Board Proposes Earlier Light Rail Timelines
Proposed ST3 Draft Plan changes would speed up major projects in response to overwhelming emphasis of public comments
Sound Transit Board members today outlined proposed changes to the Sound Transit 3 Draft Plan, with emphasis on completing light rail extensions sooner.
“Across the region we heard vocal support for completing projects sooner,” said Sound Transit Board Chair and King County Executive Dow Constantine. “Speeding up these light rail expansions will give riders earlier relief from our region’s ever-worsening congestion.”
Under proposed changes, the ST3 plan slated for voter consideration in November would build a total of 62 miles of light rail with stations serving 37 additional areas. Improvements outlined at today’s meeting would speed up most of the extensions by two to five years.
Light rail to Everett via Paine Field would open five years earlier than previously stated. Extensions to downtown Redmond and Federal Way would be completed four years sooner, while the Ballard, West Seattle and Tacoma extensions would open three years sooner. During the delivery of projects the agency would work with partners to further improve timelines where feasible.
“I am in full support of the revised Sound Transit 3 Plan and believe it is very good for Snohomish County and the region,” said Sound Transit Boardmember and Snohomish County Executive Dave Somers. “As presented, Link light rail will follow our preferred route, hitting Paine Field on the way to the Everett Station District. While we would all like to have light rail reach Everett tomorrow, that is not realistic. These large construction projects do take time. We need to ensure that Snohomish County is not left out of our region’s mass transit system, since the consequences of that to our economy could be devastating. With this plan, the vision of Sound Transit and the region can be realized: we connect population centers to job centers and make the spine a priority.”
“These amendments accomplish the longtime goal of a truly regional light rail system faster than we thought we could, reaching Tacoma three years earlier while extending Tacoma Link to Tacoma Community College two years earlier,” said Sound Transit Boardmember and Pierce County Executive Pat McCarthy. “Our changes also include increasing investment in Sounder, which we heard today has seen ridership increases over the past year. The plan extends platforms to accommodate two more cars, provides funding for track capacity expansions for adding trains and extends service to Tillicum and DuPont, with additional parking in DuPont. These and other investments will help Pierce County thrive as our population keeps growing.”

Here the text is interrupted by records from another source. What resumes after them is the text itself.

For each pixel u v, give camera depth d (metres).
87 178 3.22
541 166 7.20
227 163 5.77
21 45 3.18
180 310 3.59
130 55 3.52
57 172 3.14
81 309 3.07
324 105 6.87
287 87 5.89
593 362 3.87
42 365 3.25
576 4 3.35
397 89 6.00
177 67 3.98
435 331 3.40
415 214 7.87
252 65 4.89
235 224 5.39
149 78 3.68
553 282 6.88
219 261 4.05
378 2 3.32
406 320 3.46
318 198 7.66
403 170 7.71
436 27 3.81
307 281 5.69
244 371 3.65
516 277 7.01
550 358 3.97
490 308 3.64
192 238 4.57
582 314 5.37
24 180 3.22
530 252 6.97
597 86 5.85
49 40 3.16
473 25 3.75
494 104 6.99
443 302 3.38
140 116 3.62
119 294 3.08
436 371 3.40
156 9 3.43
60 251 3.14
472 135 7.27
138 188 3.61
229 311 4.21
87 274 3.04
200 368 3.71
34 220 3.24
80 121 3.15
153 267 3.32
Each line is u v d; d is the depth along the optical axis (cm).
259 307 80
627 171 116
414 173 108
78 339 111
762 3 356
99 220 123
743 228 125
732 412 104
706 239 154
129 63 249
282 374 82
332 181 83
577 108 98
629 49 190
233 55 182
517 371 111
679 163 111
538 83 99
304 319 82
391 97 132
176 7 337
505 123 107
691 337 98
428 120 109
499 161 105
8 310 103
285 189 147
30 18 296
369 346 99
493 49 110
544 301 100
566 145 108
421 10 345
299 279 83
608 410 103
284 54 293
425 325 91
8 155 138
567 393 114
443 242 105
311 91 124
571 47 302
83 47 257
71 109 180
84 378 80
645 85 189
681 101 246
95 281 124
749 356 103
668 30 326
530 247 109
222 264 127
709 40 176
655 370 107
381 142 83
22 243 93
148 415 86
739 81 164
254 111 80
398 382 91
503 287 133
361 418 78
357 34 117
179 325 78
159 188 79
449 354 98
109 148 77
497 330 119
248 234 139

Details of the proposed changes to the ST3 Plan are available at soundtransit3.org. Board members proposed a number of significant new projects and refinements that would be constructed as the region’s population grows by nearly a million residents by 2040. Seattle’s light rail extension to Ballard would be completely grade separated on 15th Avenue. A new light rail line between Issaquah and Bellevue would extend further to reach south Kirkland. Expanded Sounder commuter rail capital investments in South King County and Pierce County would increase system capacity, enhance service, and extend the line to Tillicum and DuPont.
Changes would expand early projects slated for completion within the first eight years, including improvements to Bus Rapid Transit on I-405 between Lynnwood and Burien with added facilities in Kirkland and Renton. A new station at 130th Street in Seattle would move from provisional to fully-funded status.

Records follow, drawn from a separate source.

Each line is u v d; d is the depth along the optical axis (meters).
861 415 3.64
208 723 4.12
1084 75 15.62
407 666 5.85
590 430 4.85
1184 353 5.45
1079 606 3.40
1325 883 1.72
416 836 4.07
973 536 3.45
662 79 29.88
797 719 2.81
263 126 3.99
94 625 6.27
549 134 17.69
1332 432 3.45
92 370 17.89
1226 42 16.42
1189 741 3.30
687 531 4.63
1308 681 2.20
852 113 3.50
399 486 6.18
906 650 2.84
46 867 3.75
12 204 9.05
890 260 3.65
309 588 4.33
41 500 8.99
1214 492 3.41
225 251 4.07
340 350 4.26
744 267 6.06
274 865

The Sound Transit Board is scheduled to vote on proposed updated projects and timelines at a special meeting June 2. The Board is scheduled to adopt completed language of the plan on June 23 to meet election submission deadlines.
The improved timelines and added projects are primarily enabled by refinements including adjusting the financing plan for the ST3 measure to modestly increase the issuance of bonds, improving the region’s financial capacity by approximately 8 percent or $4 billion. The $54 billion in investments would be funded through new voter-approved sales, MVET and property taxes. The improved timelines and added projects would not change the measure’s estimated additional $200 annual or $17 monthly costs for a typical adult in the Sound Transit District.
The two major factors influencing project timelines are the time it takes to generate sufficient revenues through taxes, bonding and grants; and the time it takes to plan and build projects, including intensive work with local jurisdictions and other partners. Sound Transit CEO Peter Rogoff today updated the Board on options the agency will pursue to reduce the time required to plan, permit and construct major projects, with emphasis on working with local jurisdictions to speed up project development.
“The actions this week by the Snohomish, Everett and Lynnwood councils pledging to work with Sound Transit to speed up the process is precisely the kind of partnership we need to get commuters out of traffic sooner,” Rogoff said.
Over the course of the public input period on the ST3 Draft Plan that wrapped up earlier this month, Sound Transit heard strong continuing support for mass transit extensions. An online survey generated nearly 35,000 responses and more than 1,200 people attended seven open houses held across the region. The agency received a total of 2,320 written comments from individuals and more than 90 letters from jurisdictions and organizations. By far the most frequent theme was interest in completing projects more quickly.
In a phone survey that Sound Transit conducted last month, 65 percent of respondents stated they strongly (30 percent) or somewhat (36 percent) supported the ST3 draft package in a question that described the associated tax increases. Following a question describing the plan’s previously proposed project timelines, 59 percent of respondents strongly (24 percent) or somewhat (35 percent) supported the draft package. The soundtransit3.org website includes a presentation summarizing the public input and phone survey.